Neurodegeneration is a multifaceted process that can lead to complex phenotypes. Consequently, research into the cause and progression of neurodegenerative diseases requires sophisticated statistical models. While studies that use dichotomous traits (e.g. affected versus unaffected) can be valuable for identifying diseasecausing / risk-modifying factors, they do not consider the contribution of factors that modify the progression or severity of the disease. For this reason, quantitative traits are more appealing especially when combined with repeated measures over time (longitudinal studies) as they not only inform about disease modification but can greatly increase statistical power. For example, > 80% power to detect differences in rate of change of the quantitative trait can be achieved with relatively small sample sizes (< 100 measurements, which can equate to < 50 subjects). In comparison, dichotomous studies can require > 5000 subjects in order to achieve 80% power to detect group difference unless the effect size is substantial (OR > 2). Perhaps more importantly, longitudinal studies also avoid issues surrounding the application of unsubstantiated / arbitrary cut-offs when defining diagnostic groups. The benefit of longitudinal quantitative traits is evident in that biomarker (cerebrospinal fluid, brain imaging and neuropsychological assessments) studies are increasingly demonstrating that changes in the biomarker over the disease course are more informative than comparing cross-sectional differences in mean values across diagnostic groups. Neuropsychological assessments (e.g. cognitive score tests) and brain imaging (e.g. brain atrophy or cerebral blood flow) represent great examples of non-invasive correlates for disease progression (e.g. Alzheimer’s disease) and severity that can be measured quantitatively over the course of a neurodegenerative disease.

**Parts of the exercise:**
1 > According to the passage on neurodegeneration research, how many subjects can dichotomous studies require to reach 80% power to detect a group difference?
2 > Please continue the passage on neurodegeneration research from its final sentence.

**Data for analysis:**

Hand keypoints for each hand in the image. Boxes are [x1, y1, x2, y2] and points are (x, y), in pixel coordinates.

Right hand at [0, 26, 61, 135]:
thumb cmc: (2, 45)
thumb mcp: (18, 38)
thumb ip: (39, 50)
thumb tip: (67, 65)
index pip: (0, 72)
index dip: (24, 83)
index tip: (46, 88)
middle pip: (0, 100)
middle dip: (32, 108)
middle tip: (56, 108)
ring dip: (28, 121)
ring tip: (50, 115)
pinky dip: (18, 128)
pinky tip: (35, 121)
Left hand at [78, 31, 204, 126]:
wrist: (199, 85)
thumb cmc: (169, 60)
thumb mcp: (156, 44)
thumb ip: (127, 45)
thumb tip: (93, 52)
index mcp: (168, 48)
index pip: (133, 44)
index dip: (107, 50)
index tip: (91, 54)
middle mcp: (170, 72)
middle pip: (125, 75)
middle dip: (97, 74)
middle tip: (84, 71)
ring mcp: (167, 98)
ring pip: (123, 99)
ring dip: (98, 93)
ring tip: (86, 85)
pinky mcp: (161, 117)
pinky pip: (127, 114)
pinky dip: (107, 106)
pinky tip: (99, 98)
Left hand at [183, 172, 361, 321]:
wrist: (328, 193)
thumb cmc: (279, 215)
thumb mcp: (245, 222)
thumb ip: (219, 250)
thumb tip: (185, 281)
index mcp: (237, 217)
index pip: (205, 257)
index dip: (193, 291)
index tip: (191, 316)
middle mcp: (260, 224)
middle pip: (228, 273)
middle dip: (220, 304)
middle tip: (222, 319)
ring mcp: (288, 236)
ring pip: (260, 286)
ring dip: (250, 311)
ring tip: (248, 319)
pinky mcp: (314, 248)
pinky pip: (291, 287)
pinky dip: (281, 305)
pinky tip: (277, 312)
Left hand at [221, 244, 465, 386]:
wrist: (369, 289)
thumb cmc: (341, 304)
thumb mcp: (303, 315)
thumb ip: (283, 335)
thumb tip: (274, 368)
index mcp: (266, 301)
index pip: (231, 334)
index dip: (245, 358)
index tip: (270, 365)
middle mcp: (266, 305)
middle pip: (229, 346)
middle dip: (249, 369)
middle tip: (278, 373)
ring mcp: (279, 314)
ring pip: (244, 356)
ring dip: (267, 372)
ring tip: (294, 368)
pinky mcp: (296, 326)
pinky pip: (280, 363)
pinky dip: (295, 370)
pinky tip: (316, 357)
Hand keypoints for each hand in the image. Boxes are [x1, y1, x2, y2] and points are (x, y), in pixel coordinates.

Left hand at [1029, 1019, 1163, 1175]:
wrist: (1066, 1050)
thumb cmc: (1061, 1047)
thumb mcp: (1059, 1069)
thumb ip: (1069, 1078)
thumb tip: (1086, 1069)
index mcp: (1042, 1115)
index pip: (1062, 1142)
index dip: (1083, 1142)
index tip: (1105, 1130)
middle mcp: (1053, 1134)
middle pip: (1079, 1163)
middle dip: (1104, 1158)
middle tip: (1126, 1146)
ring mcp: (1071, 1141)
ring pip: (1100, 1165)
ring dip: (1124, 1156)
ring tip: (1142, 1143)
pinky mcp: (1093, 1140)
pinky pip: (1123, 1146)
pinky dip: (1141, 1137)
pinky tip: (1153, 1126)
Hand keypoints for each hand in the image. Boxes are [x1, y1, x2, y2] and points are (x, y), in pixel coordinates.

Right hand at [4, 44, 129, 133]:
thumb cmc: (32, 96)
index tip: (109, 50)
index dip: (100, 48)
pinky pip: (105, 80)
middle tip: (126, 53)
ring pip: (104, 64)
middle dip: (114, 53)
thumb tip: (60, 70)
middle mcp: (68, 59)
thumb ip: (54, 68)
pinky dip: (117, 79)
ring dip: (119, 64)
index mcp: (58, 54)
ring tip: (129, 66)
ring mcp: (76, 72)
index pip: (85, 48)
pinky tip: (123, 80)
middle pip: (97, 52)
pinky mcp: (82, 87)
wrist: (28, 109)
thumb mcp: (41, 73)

**Responses per task:**
1 > More than 5000 subjects, unless the effect size is substantial (OR > 2).

2 >
An important issue that comes into play when analysing “noisy” biological data is the inherent underlying heterogeneity. Firstly, baseline values of the variable in question often vary greatly between individuals as can the rate and direction of change. While tangible factors (fixed effects) that may contribute to these changes (e.g. interindividual differences in age, body weight, sex or genetic background) can be included in statistical models, intangibles (random effects) such as differences in disease stage, degree of underlying pathology are oftentimes immeasurable but can nevertheless create substantial heterogeneity and therefore should also be considered. A good example of an intangible factor comes from longitudinal studies of brain atrophy where the equilibrium between cortical thinning due to atrophy versus cortical thickening due to pathology-induced inflammation can be a confounding factor when assessing atrophy rates but difficult to measure quantitatively. Statistical models that allow for intangibles (random effects) are therefore more appropriate for complex disease processes.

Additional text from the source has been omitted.